Why do the majority of NHS staff not get the flu vaccine?

From BBC - January 10, 2018

All NHS staff in Scotland are offered a flu vaccination but less than half have had it. Why?

The number of people going to see the doctor with influenza-like illness is higher than any year since 2010-11 but the rate is still considered "moderate" by health experts.

In order to halt the spread of the virus, the government recommends that people who qualify for the vaccination take it up.

Those eligible include young children, people over 65, pregnant women and those working in the health service.

Of these groups, it seems that NHS workers have the lowest rate of take-up, with just over 40% of staff - including those who have contact with patients and those who do not - having had the jab.

Flu vaccination rates

Earlier this week, Sir Bruce Keogh, national medical director of NHS England, called for a "serious debate" over whether NHS staff should be forced to have the vaccination.

He said thousands of healthcare workers were unwittingly "putting patients and their own families at risk" by not having the flu jab.

In the Scottish Parliament on Tuesday, Health Secretary Shona Robison told MSPs the take-up among NHS staff was "lower than we would want".

Ms Robison said "ultimately" it was a decision for each individual to take but urged those eligible to get the flu vaccination.

The NHS recommends that anyone in health and social care who works directly with patients should get the vaccine.

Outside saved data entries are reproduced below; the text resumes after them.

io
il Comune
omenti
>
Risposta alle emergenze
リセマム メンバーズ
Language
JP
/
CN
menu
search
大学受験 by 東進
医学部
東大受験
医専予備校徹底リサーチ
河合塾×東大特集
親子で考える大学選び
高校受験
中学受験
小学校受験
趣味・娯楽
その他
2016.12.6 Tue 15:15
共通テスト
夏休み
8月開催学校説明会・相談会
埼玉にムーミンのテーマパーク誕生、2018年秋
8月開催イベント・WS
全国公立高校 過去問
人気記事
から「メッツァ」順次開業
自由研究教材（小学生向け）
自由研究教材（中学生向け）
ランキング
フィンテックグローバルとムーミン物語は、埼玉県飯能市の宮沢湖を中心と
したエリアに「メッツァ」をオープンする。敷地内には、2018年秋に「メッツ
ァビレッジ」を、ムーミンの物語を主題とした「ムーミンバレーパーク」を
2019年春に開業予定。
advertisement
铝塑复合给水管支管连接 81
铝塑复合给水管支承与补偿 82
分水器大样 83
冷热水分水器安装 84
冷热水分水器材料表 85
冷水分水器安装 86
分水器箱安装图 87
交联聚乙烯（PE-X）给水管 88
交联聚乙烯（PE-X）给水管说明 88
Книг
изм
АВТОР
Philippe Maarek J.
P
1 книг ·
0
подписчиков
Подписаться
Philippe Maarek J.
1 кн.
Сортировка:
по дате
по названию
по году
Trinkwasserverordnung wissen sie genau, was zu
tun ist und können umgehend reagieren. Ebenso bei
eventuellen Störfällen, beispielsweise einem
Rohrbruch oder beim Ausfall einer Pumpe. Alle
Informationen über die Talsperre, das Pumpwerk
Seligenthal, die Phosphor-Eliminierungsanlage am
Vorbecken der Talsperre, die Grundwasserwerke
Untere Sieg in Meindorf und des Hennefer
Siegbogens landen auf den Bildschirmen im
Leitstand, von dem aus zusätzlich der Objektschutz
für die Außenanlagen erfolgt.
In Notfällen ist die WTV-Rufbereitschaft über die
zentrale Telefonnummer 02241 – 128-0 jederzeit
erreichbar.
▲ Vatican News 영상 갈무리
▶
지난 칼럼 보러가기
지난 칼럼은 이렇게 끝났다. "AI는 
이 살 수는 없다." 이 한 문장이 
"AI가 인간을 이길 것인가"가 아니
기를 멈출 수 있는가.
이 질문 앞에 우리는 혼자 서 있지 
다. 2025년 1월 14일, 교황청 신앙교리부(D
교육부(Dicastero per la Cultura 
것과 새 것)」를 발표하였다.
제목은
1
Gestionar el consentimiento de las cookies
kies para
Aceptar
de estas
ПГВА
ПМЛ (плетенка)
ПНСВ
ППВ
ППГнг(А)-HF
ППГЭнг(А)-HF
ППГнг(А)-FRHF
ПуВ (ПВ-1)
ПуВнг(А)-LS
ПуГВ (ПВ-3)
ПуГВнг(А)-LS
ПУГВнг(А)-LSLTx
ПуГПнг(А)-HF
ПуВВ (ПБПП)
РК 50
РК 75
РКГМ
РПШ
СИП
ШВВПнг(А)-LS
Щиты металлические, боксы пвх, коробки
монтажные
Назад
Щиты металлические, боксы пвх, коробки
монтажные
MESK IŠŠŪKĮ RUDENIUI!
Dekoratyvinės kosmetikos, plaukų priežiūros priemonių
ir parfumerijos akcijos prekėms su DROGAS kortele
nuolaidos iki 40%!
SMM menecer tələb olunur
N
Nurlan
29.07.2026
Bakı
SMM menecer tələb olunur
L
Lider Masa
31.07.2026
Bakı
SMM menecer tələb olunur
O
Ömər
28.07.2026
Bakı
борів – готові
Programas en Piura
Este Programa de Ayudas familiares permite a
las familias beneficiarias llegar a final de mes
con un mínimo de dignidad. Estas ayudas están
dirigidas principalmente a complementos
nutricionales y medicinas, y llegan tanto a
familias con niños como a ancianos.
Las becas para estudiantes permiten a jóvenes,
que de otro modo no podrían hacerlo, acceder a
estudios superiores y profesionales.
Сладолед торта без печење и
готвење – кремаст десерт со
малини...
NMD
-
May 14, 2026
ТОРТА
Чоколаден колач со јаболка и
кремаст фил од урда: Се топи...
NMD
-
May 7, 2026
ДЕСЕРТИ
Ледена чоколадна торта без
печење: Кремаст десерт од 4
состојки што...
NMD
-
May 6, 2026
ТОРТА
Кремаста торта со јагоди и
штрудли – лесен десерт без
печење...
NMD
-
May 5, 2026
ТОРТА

It also offers it to anyone working in:

Are NHS staff selfish for not having the vaccination?

England's top doctor said flu was a "double whammy" for the NHS, increasing the number of patients and putting staff out of action.

He said a third of people with the virus do not know they are carrying it so staff may not be aware they are putting patients, colleagues and their own families at risk.

In 2011, the then chief medical officer in England, Dame Sally Davies, criticised those who did not get the jab, describing them as "selfish".

BBC Scotland spoke to a number of doctors and nurses who said many believe the flu vaccine was "ineffective".

One GP, who wished to remain anonymous, said: "When flu changes to a new strain, the old vaccine no longer works.

"The evidence is conflicted on the benefits. The current epidemic still happened despite the vaccination programme."

Carl Heneghan, professor of evidence-based medicine at the University of Oxford, agrees that take up is low because the evidence of its effectiveness is "uncertain".

Prof Heneghan, who is also an out-of-hours GP, told BBC Scotland there was little good evidence on the benefits of giving the vaccination to healthy individuals in the NHS.

He said: "When the evidence is strong and makes a difference to patient care, health workers can be counted on to do the right thing."